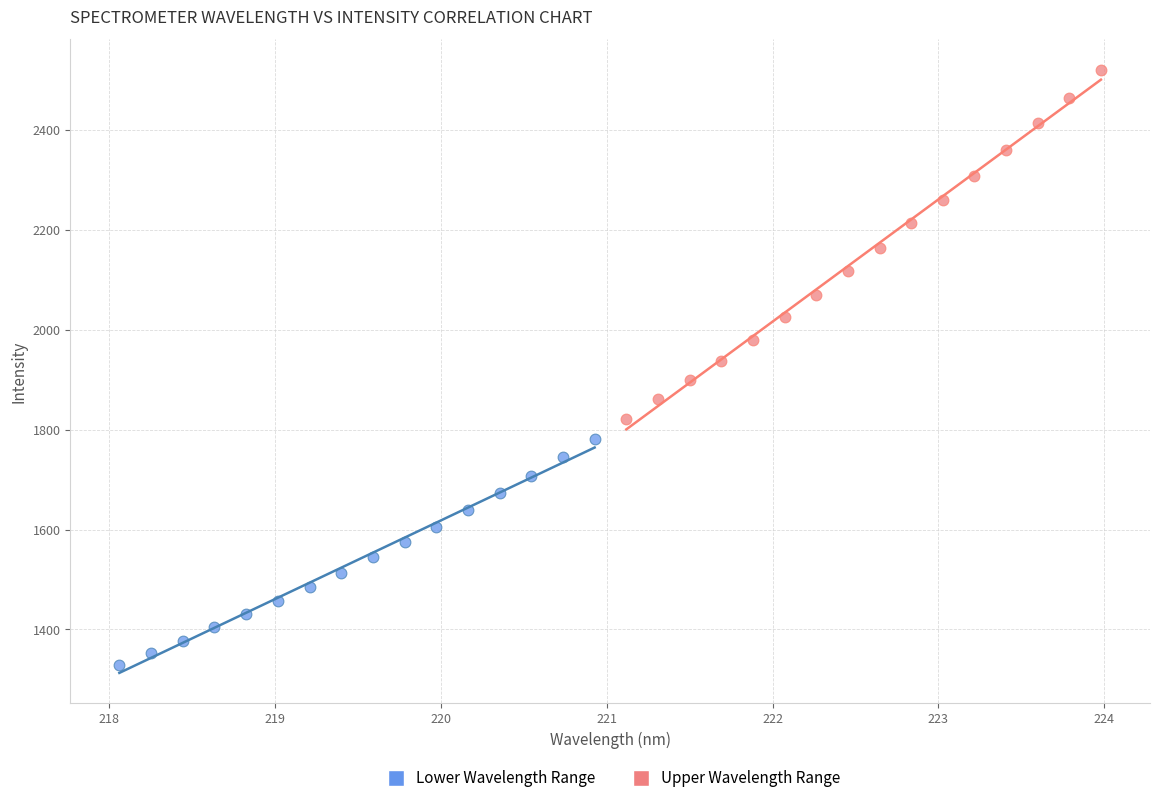

What are all the series names shown in the legend?

Lower Wavelength Range, Upper Wavelength Range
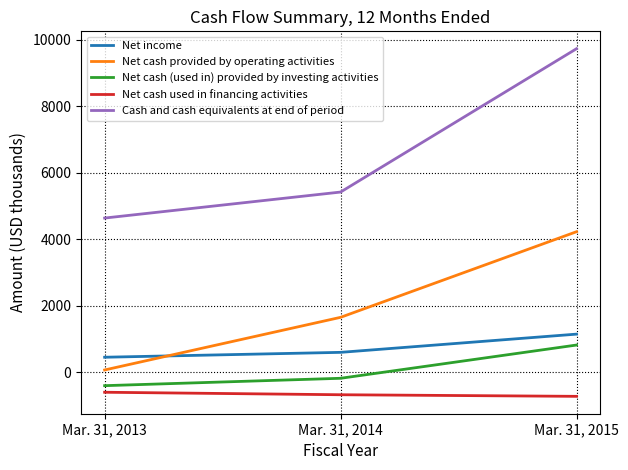

Is the value of Net cash used in financing activities at Mar. 31, 2014 greater than the value of Cash and cash equivalents at end of period at Mar. 31, 2014?

No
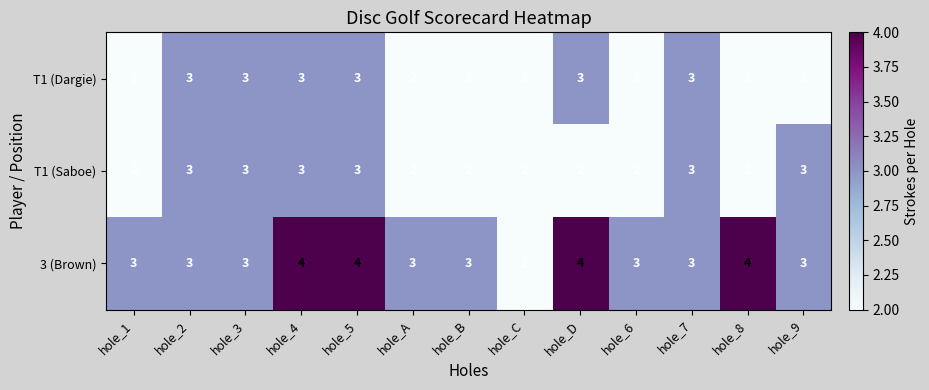

Between hole_5 and hole_D, which series saw the biggest shift?

T1 (Saboe)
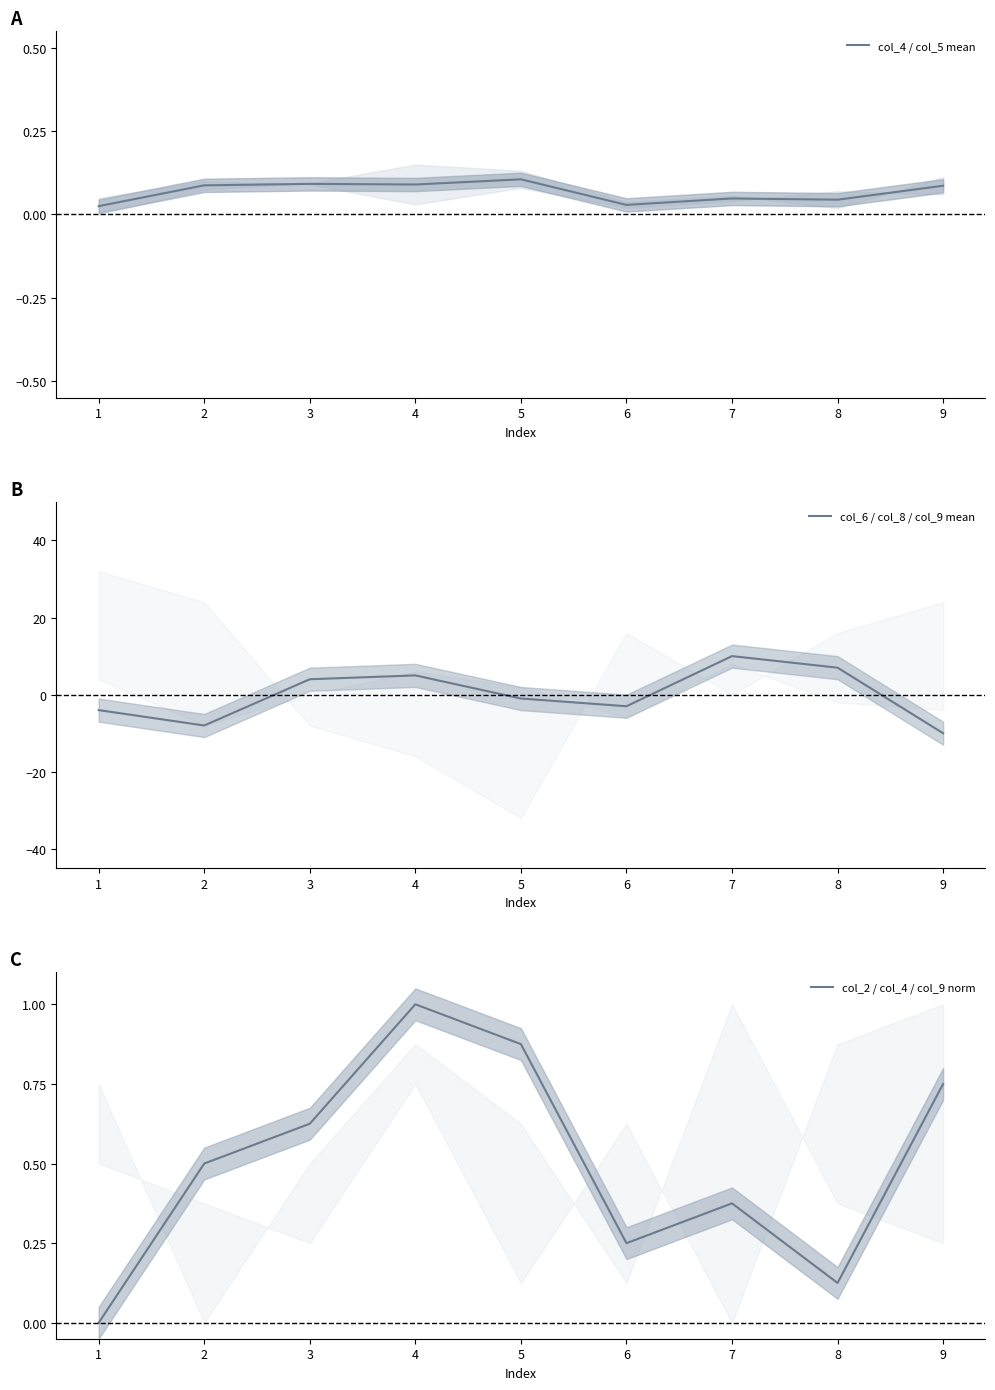

Which category has the lowest value across all series?

9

= = = = =

* Problem to solve *
Rewrite all of the material above, replacing "series" with "data series" and leaving everything else unchanged. Leave out the pictures.

* Completed task *
What are all the data series names shown in the legend?

Lower Wavelength Range, Upper Wavelength Range

Is the value of Net cash used in financing activities at Mar. 31, 2014 greater than the value of Cash and cash equivalents at end of period at Mar. 31, 2014?

No

Between hole_5 and hole_D, which data series saw the biggest shift?

T1 (Saboe)

Which category has the lowest value across all data series?

9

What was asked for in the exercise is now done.